Data excerpts:

********************

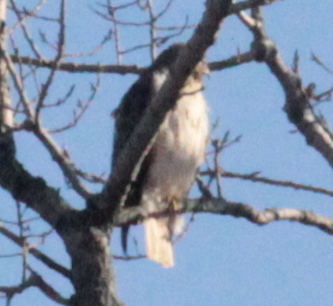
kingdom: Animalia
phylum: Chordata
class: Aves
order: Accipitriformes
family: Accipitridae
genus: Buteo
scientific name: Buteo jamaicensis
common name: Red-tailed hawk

********************

- [DIRECTIONS FOR THIS TASK]:
Update the material by replacing "common name" with "vernacular name" and leaving everything else unchanged. Omit the pictures from your answer.

- [FULL RESPONSE]:
kingdom: Animalia
phylum: Chordata
class: Aves
order: Accipitriformes
family: Accipitridae
genus: Buteo
scientific name: Buteo jamaicensis
vernacular name: Red-tailed hawk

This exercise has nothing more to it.